Does anyone know of a command/package/program (either within or outside of Galaxy) that can spit out a file telling me the ~15 or so bases leading up to a certain position in a mouse genome?
More information on what I’m trying to do:
I have 9 whole exome sequencing files. Each of those 9 files have about 50 C to T mutations. I’m required to show what bases are leading up to that C to T mutation (for reasons not relevant to explain here). I could do this by hand because I have the exact position of these mutations, but seeing that I have 9 samples and 50 mutations each, that would drive me insane.
Sorry I just figured out I can use VCF files and I have those too. I was able to generate a fasta file with position # of every base pair. This is awesome, but is there a way I could input a bunch of positions (containing my mutations) and have the program give me a file with all the base pairs leading up to it all at once? I’d like to avoid having to find each position individually and copying and pasting the base pairs leading up to it. Thanks
FYI: Galaxy doesn’t have the wrapped version of awk hosted on public servers anymore (there was a problem with it). You could install it in your own Galaxy, just don’t host it publically.
So if you want to do this all in Galaxy, avoid line-command scripts, keep a complete record of your full work, and (optionally) put the analysis steps into a workflow for reuse…
Convert your data to BED format and work with it from there. Tools to rearrange data are in the group’s under “GENERAL TEXT TOOLS”. Most do not require any coding skills. You could also try VCFtoTab-delimited then use Cut to just pull out the coordinates you want. VCF start coordinates are 1-based, Bed start coordinates are 0-based. Direct conversion tools will interpret the data that way, other tools won’t so you’ll need to adjust. See format FAQs below to understand this better plus this very informative Biostars post.
The tool Get flanks returns flanking region/s for every gene will take an input set of coordinates in BED format and output various ranges in BED format. Then that can be input to the get fasta fetching tool. Do it all in a collection (batch runs) and consider extracting that processing into a workflow after, so you can reuse whatever tools/steps work for you now, should you need to do this again.
The process will go something like this:
Put all of your current text or vcf data into a dataset collection
Manipulate that collection of data to create a bed datasets from your current coordinates
Run that collection through the Get Flanks tool to get the upstream coordinates
Run the result collection through bedtools GetFastaBed
Merge the final collection results with the tool Collapse Collection into single dataset in order of the collection (Galaxy Version 4.0)

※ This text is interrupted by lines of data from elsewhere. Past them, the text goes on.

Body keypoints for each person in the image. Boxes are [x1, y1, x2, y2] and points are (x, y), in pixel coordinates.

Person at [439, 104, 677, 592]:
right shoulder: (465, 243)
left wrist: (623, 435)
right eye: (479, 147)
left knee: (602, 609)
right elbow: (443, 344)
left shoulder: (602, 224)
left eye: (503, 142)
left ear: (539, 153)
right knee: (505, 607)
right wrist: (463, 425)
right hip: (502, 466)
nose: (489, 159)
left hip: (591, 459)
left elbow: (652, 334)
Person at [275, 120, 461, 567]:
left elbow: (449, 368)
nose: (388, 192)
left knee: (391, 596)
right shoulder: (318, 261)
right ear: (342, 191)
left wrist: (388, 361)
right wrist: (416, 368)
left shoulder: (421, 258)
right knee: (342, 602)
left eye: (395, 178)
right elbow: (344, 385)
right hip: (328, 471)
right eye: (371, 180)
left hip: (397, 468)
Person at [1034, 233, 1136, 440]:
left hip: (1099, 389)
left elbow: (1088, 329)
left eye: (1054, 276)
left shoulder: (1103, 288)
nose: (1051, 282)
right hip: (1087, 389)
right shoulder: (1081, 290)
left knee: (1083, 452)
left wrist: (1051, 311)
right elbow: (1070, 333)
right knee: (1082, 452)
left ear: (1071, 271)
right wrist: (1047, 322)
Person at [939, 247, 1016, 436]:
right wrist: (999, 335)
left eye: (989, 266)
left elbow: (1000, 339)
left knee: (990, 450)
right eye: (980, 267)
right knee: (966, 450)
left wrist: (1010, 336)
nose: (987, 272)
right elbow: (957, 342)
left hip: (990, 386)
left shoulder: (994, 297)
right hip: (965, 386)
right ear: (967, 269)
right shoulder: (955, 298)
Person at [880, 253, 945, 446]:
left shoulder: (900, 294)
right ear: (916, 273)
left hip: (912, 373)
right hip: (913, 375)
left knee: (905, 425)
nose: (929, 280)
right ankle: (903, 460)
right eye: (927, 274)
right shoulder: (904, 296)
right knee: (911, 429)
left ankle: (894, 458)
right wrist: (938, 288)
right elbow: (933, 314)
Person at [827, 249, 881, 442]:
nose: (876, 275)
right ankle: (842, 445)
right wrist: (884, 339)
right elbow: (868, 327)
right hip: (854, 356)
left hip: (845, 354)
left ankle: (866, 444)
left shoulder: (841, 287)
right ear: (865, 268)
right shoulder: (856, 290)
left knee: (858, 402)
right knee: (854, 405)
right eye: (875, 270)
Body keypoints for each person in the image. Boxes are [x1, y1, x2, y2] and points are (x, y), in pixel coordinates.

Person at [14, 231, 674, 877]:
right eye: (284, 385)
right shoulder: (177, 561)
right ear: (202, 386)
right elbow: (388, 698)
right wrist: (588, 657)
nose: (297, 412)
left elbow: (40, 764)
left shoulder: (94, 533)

You might want to try this on one dataset first, to test out what the best steps/tools are to convert text/vcf-to-bed, then run those same steps on the collection (all of your data, at once).
Collection operations are explained here:
Dataset collections - modern studies usually include many samples. Collection are designed to simplify complex, multi-sample analyses as shown in this tutorial.

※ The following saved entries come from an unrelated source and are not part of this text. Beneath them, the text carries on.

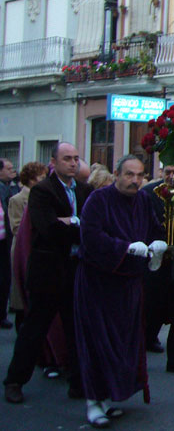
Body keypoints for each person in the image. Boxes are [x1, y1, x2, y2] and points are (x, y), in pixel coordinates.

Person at [74, 155, 166, 427]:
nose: (135, 180)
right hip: (99, 283)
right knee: (97, 342)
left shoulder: (143, 200)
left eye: (139, 175)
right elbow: (90, 237)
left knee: (123, 344)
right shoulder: (98, 200)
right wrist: (123, 247)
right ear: (117, 174)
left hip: (129, 284)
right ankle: (93, 402)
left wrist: (158, 242)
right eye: (129, 174)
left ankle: (108, 397)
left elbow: (154, 229)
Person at [4, 143, 92, 404]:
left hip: (75, 269)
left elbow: (91, 226)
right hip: (48, 271)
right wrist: (76, 224)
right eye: (67, 159)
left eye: (76, 158)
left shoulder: (85, 190)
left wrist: (70, 222)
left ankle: (78, 382)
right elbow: (48, 229)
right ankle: (15, 381)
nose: (73, 163)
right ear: (54, 162)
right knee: (35, 329)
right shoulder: (43, 191)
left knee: (76, 329)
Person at [141, 164, 174, 375]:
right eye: (168, 172)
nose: (172, 176)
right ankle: (144, 344)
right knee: (151, 307)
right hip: (156, 261)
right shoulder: (149, 194)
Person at [7, 162, 48, 331]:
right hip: (23, 247)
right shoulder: (17, 199)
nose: (44, 181)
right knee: (22, 293)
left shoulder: (45, 197)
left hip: (38, 247)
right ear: (31, 180)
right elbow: (16, 226)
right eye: (41, 177)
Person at [0, 157, 21, 329]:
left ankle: (2, 314)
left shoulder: (10, 188)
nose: (12, 171)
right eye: (8, 168)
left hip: (4, 241)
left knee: (5, 277)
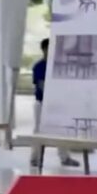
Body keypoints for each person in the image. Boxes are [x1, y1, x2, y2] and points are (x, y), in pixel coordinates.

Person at [31, 39, 77, 168]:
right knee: (39, 130)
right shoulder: (39, 66)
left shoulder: (59, 65)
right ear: (44, 50)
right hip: (42, 104)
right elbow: (41, 86)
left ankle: (65, 157)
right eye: (48, 48)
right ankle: (35, 158)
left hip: (60, 103)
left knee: (62, 130)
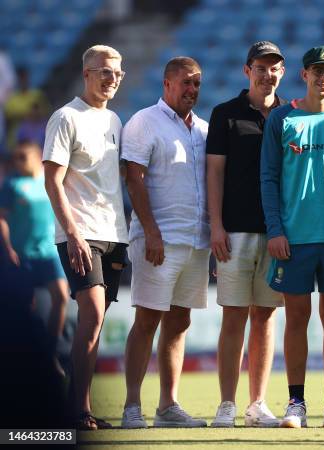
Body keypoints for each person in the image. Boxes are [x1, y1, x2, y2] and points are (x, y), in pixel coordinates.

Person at [261, 46, 324, 428]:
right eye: (316, 71)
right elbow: (268, 178)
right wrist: (275, 230)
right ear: (303, 75)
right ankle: (295, 403)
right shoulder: (282, 118)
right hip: (294, 238)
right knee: (296, 319)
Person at [121, 56, 210, 429]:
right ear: (167, 83)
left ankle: (168, 407)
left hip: (195, 240)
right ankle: (131, 407)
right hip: (157, 240)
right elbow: (133, 179)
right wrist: (151, 231)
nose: (192, 90)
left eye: (197, 84)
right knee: (147, 320)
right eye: (186, 82)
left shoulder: (204, 130)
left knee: (180, 322)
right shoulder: (144, 121)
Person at [43, 45, 129, 430]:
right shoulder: (65, 117)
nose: (112, 79)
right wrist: (73, 232)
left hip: (114, 234)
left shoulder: (114, 119)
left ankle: (80, 409)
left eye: (118, 74)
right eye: (105, 72)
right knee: (92, 315)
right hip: (80, 234)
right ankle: (75, 411)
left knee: (95, 324)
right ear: (87, 73)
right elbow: (52, 180)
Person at [207, 41, 286, 428]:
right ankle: (226, 404)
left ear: (283, 73)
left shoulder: (291, 115)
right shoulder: (225, 114)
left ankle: (257, 404)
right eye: (260, 67)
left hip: (276, 234)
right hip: (234, 232)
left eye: (274, 68)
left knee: (266, 317)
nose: (266, 74)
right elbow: (214, 174)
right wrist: (216, 226)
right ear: (247, 70)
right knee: (234, 316)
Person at [0, 141, 69, 365]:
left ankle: (51, 353)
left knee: (60, 295)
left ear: (37, 156)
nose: (18, 161)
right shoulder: (12, 184)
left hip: (49, 251)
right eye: (16, 156)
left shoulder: (50, 180)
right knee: (25, 306)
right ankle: (24, 359)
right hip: (22, 254)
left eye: (23, 156)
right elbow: (2, 217)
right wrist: (8, 247)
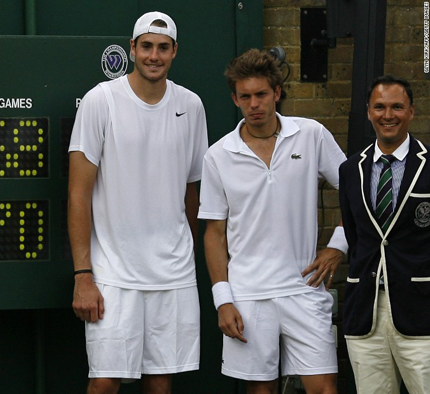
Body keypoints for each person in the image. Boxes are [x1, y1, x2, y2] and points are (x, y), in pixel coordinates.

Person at [67, 11, 208, 394]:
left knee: (160, 385)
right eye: (146, 46)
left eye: (163, 48)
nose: (154, 55)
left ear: (175, 52)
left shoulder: (191, 106)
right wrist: (83, 275)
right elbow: (78, 193)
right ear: (132, 49)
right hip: (112, 274)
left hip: (173, 275)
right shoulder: (101, 100)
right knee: (104, 384)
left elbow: (192, 192)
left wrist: (185, 255)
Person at [198, 49, 346, 394]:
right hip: (247, 294)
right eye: (245, 97)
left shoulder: (311, 135)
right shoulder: (218, 155)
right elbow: (214, 234)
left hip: (304, 288)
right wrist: (224, 300)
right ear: (235, 99)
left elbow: (357, 191)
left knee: (324, 388)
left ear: (277, 93)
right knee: (260, 391)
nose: (255, 104)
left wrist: (337, 246)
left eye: (261, 94)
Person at [338, 75, 430, 394]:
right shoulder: (350, 170)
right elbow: (357, 236)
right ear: (368, 111)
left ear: (411, 112)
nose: (387, 115)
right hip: (366, 312)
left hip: (421, 311)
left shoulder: (429, 164)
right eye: (379, 106)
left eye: (396, 107)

Galaxy Training Network, many tutorials include collections but review those that focus just on collections to start with: Galaxy Tips & Tricks > Data Manipulation
Otherwise, this file can easily be converted to bed format using other tools. Let me know if you want a how-to. Or wait for Nolen to write back. There are many ways to do what you want to do. Example: Exact Genomic DNA is an alternative to bedtools GetFastaBed. Example2: bcftools query is an alternative to VCFtoTab-delimited. For similar tools, at least one will usually have a single function and others have that same base function plus more options.
Important for either method: Do you know if the SNP position is 0 or 1 based? Check a few positions in a browser like UCSC to confirm (just inspect, should be able to tell). What that position represents changes the transformation details slightly (yet importantly – you don’t want the data to be 1-base off
I would love a how to To check if the SNP position is 0 or 1-based do I view the original BAM file (from where I got my data set from) in UCSC? If so, I’ll get back to you on that since those files are on the lab computer. Thanks!